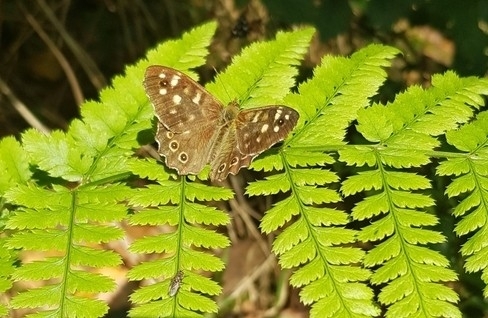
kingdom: Animalia
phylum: Arthropoda
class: Insecta
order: Lepidoptera
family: Nymphalidae
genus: Pararge
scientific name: Pararge aegeria
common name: Speckled wood
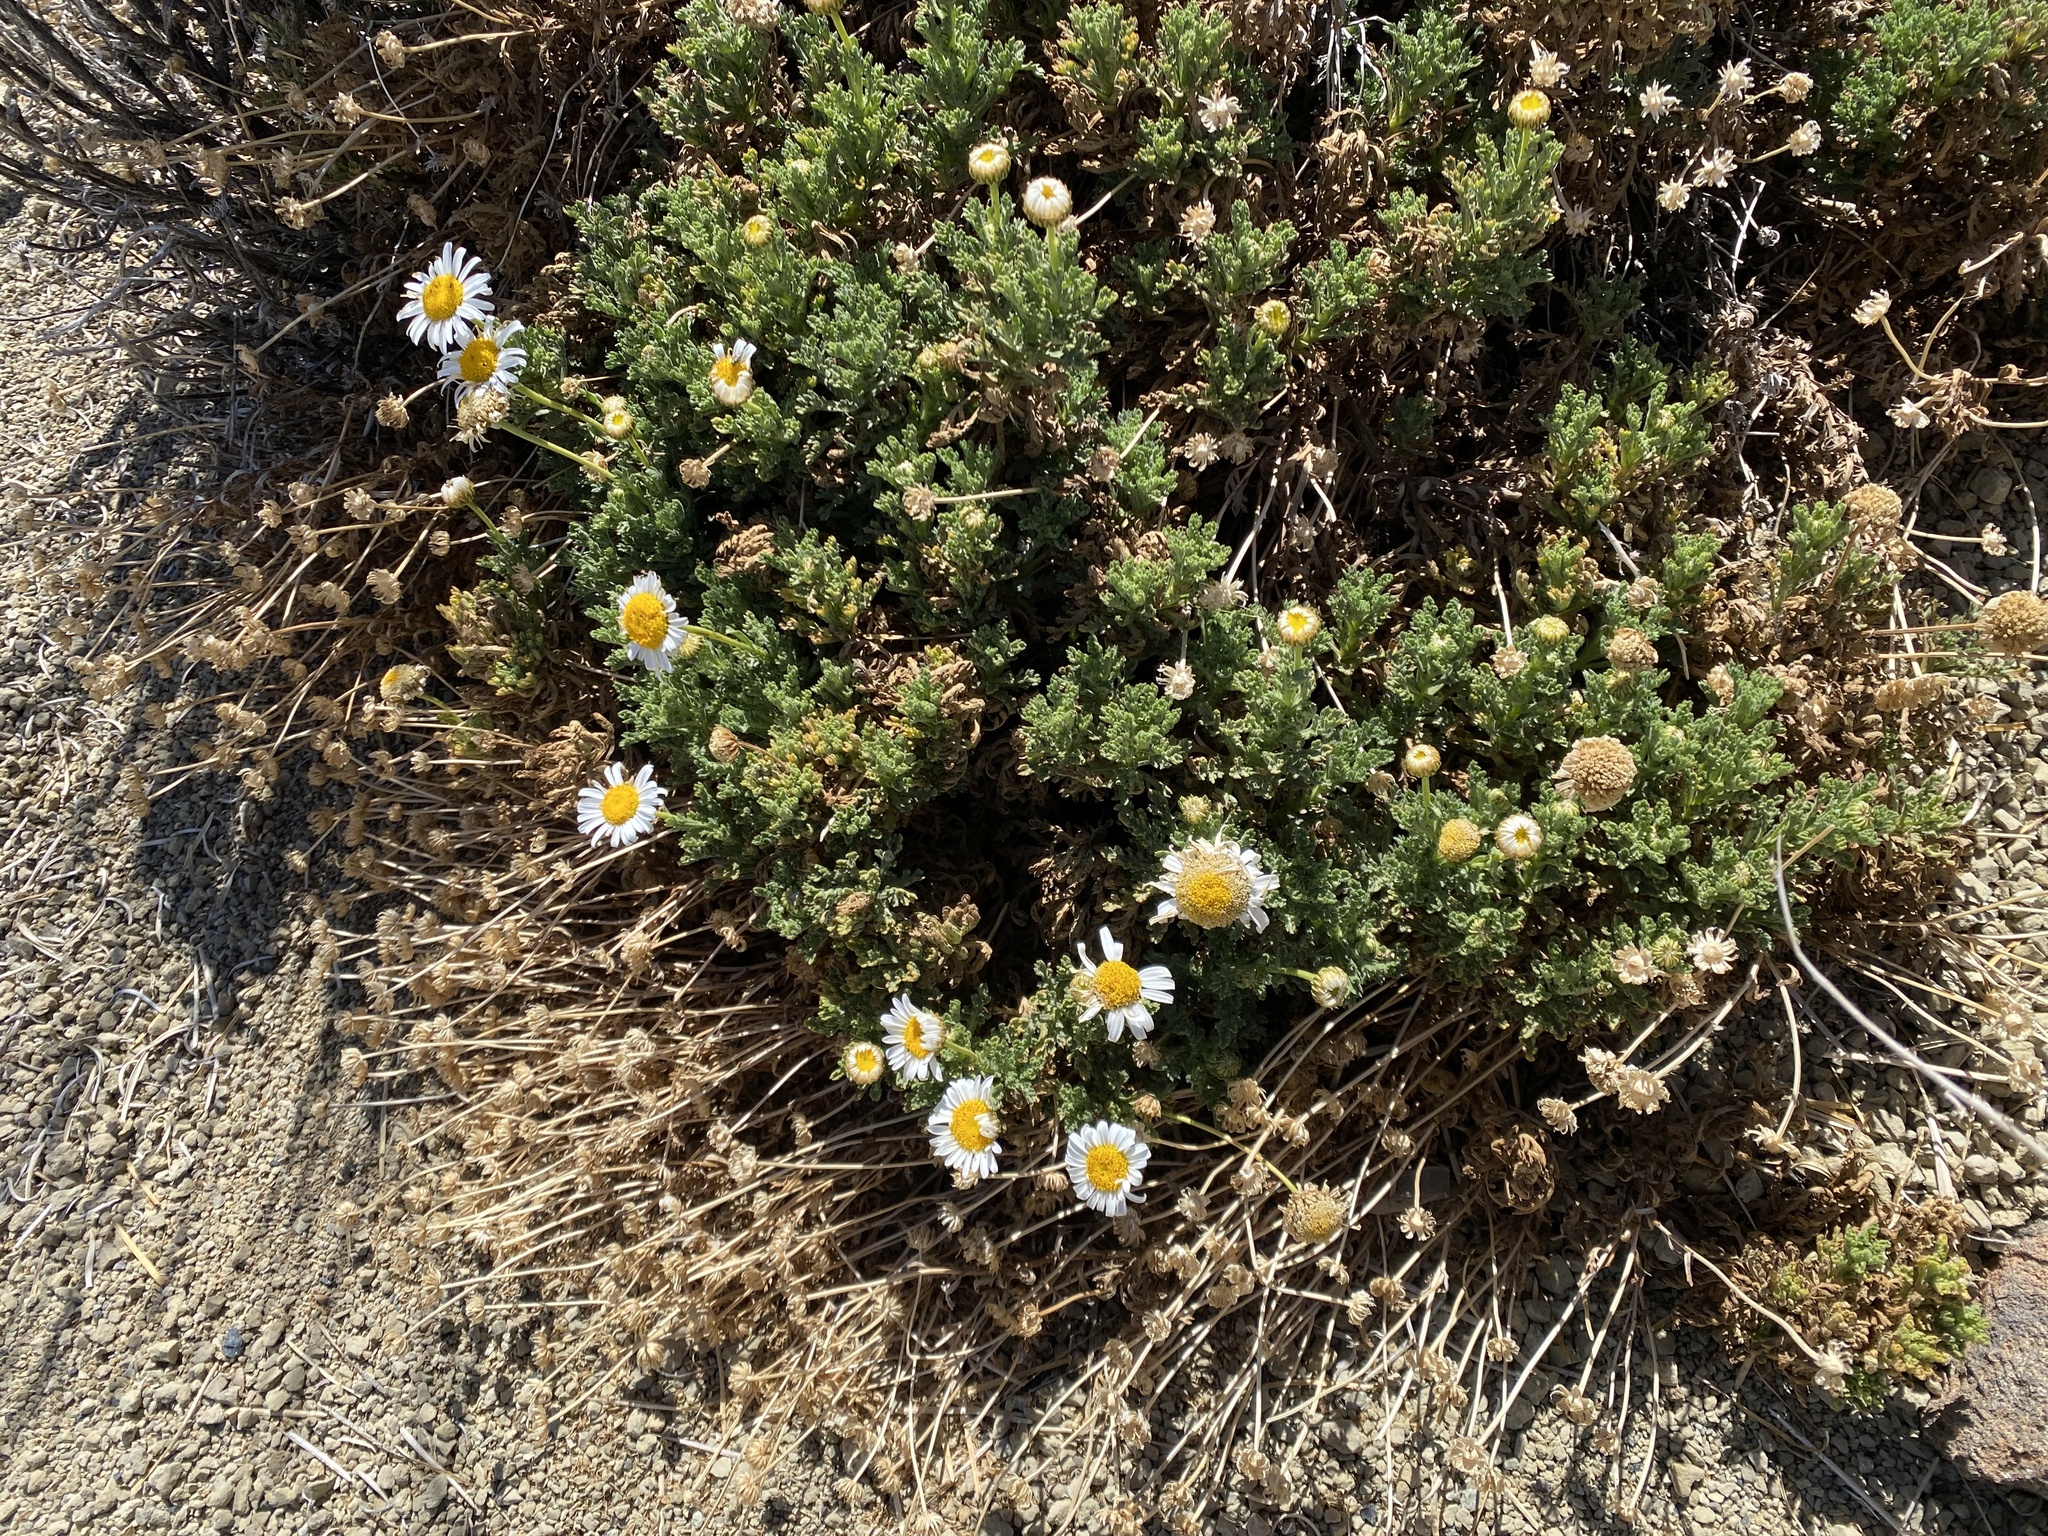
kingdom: Plantae
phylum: Tracheophyta
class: Magnoliopsida
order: Asterales
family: Asteraceae
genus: Argyranthemum
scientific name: Argyranthemum tenerifae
※ ※ ※
(Written problem) Arrange the text lines of all the items above as a single numbered list, leaving out any blank lines. Don't include the pictures in your answer.

(Correct answer)
1. kingdom: Animalia
2. phylum: Arthropoda
3. class: Insecta
4. order: Lepidoptera
5. family: Nymphalidae
6. genus: Pararge
7. scientific name: Pararge aegeria
8. common name: Speckled wood
9. kingdom: Plantae
10. phylum: Tracheophyta
11. class: Magnoliopsida
12. order: Asterales
13. family: Asteraceae
14. genus: Argyranthemum
15. scientific name: Argyranthemum tenerifae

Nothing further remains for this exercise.